Ebenfalls im Blickpunkt stand die Verbesserung des Fluglotsenarbeitsplatzes. Im Rahmen des EnCoRe-Plus-Projektes (En-route Controller's Representation) wird in Zusammenarbeit mit den TU-Instituten für Psychologie und Luft- und Raumfahrttechnik versucht, die Schnittstelle zwischen "Mensch-Maschine" effizienter zu gestalten. Im Vordergrund stehen vor allem die Entlastung durch die Automatisierung von Routinetätigkeiten sowie die Minimierung des Ermüdungsrisikos der Lotsen.

Zur Reduzierung der Schadstoffemissionen im Flugverkehr stellten TU-Wissenschaftler gleich drei interessante Konzepte vor.

Ihre Arbeiten am "Schadstoffarmen Triebwerk" präsentierten etwa Wissenschaftler vom Fachgebiet Luftfahrtantriebe: Integriert in das gleichnamige deutsche Luftfahrtforschungsprogramm erforschen sie, wie die Kerosinverbrennung in gestuften Brennkammern zu geringeren Schadstoffwerten führen kann. Weitere TU-Forschungsthemen auf der ILA: die Optimierung von Flugrouten sowie die Verbesserung der aerodynamischen Eigenschaften von Flugzeugtragflächen. Für die Untersuchung von Strömungsverhältnissen entwickelten TU-Wissenschaftler eine mit Sensoren ausgestattete Kunststoffolie, die wie ein Handschuh eine zu untersuchende Tragfläche umhüllt und Auskunft über die Druckverhältnisse auf ihrer Oberfläche gibt.

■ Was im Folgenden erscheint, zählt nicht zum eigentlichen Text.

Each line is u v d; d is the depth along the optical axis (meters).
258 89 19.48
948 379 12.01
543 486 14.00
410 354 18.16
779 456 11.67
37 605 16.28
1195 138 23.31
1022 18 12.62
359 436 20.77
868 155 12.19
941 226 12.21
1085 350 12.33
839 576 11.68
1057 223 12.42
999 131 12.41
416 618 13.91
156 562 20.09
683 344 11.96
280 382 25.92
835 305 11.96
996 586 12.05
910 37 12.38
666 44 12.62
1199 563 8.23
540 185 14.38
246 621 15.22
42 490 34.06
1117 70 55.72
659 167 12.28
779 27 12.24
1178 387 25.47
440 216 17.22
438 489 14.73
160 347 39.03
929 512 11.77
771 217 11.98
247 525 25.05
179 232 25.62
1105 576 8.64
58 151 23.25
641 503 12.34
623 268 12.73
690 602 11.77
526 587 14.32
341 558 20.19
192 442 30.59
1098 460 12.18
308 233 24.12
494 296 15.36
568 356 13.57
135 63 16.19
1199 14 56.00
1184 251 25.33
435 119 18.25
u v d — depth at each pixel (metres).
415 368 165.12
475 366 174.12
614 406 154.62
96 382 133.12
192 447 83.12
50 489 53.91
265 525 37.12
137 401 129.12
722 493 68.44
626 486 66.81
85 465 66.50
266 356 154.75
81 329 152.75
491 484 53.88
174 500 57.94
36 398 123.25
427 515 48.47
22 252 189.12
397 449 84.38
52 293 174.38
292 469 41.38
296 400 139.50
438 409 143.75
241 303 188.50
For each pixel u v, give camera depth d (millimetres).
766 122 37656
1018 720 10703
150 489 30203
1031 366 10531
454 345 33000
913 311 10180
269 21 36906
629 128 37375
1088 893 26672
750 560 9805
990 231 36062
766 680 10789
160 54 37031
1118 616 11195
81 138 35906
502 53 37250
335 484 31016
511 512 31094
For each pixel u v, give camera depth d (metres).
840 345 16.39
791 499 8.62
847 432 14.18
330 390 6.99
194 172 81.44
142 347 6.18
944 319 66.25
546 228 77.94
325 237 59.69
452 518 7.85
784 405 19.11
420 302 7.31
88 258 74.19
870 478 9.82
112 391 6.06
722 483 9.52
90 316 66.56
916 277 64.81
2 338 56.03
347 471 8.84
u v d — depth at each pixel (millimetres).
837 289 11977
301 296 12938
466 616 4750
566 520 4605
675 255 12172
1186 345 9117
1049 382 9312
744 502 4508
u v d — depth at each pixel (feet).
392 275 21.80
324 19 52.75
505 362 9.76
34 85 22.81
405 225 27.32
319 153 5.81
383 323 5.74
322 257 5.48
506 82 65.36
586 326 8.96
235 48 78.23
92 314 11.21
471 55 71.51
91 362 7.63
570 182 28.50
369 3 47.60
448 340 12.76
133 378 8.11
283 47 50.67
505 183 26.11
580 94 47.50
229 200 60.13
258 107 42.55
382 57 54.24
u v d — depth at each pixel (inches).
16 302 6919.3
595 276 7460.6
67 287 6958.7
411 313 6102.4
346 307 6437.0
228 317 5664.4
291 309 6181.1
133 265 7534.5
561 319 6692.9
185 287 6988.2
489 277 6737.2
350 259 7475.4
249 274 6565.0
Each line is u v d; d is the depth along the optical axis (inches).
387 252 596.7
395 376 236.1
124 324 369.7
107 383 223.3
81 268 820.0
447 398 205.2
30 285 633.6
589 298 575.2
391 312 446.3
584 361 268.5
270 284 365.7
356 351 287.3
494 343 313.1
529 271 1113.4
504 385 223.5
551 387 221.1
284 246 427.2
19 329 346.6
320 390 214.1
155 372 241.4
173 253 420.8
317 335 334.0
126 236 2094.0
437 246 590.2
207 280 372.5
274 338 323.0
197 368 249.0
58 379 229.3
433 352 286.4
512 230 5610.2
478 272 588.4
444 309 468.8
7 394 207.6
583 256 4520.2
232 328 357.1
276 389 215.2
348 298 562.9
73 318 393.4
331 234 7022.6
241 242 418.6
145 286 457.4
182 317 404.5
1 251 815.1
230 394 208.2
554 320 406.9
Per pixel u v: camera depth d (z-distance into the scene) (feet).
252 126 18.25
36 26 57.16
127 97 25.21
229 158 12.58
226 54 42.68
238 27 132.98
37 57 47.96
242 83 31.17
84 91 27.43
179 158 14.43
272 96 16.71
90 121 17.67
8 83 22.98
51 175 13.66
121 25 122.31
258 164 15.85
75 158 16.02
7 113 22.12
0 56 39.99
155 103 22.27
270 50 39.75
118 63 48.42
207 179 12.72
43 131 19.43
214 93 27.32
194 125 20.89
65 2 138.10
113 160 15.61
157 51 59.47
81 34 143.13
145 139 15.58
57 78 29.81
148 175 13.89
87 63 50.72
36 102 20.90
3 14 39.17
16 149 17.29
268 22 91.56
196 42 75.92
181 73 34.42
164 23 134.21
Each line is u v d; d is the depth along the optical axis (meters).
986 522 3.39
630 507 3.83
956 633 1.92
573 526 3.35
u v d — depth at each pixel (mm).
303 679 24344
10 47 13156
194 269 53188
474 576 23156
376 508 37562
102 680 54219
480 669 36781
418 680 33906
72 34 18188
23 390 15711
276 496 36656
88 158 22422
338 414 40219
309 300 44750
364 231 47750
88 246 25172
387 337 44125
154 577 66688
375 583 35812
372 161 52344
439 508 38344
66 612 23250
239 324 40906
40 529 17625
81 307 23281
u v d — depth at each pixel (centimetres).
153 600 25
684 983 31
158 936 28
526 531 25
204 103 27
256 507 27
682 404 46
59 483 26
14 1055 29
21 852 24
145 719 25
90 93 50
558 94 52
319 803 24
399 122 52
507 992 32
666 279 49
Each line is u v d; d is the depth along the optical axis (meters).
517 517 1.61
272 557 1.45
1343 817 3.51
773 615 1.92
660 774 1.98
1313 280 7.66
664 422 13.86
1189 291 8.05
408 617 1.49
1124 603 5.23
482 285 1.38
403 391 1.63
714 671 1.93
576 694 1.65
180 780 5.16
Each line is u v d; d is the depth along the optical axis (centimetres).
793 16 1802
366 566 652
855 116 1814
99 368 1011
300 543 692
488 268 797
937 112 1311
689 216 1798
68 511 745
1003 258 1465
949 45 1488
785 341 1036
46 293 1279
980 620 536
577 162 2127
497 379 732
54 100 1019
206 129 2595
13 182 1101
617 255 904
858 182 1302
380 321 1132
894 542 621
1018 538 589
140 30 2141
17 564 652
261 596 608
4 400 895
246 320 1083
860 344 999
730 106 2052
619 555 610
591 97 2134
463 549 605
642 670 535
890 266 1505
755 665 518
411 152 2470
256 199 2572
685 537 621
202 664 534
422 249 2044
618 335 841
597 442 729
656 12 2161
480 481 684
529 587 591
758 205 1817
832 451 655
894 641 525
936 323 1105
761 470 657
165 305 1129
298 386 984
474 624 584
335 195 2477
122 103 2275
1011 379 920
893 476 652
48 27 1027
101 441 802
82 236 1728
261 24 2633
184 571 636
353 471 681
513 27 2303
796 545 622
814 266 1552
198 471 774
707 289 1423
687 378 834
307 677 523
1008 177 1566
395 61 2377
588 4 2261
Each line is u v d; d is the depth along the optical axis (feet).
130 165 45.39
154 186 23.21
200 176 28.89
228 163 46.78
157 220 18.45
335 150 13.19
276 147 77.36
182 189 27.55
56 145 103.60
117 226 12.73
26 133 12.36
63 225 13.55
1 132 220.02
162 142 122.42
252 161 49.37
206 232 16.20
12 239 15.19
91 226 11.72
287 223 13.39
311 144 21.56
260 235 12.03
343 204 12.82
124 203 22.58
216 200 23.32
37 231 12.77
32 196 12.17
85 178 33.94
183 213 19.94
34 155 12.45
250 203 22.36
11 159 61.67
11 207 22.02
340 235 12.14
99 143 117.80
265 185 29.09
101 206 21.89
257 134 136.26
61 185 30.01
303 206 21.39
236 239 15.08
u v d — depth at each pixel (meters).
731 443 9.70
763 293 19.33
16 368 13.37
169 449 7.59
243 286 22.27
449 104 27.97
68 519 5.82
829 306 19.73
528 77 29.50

Wie auf jeder Luftfahrtschau waren die echten Publikumsmagnete natürlich die tollkühnen Flugvorführungen, die trotz verschärfter Sicherheitsbestimmungen nichts von ihrer Faszination verloren hatten. Und auch am Himmel über Brandenburg zog die TU Berlin ihre Kreise, und zwar mit den Segelfliegern der Akademischen Fliegergruppe "Akaflieg", die einen erholsamen Kontrast zu den ohrenbetäubenden Darbietungen des Eurofighters boten.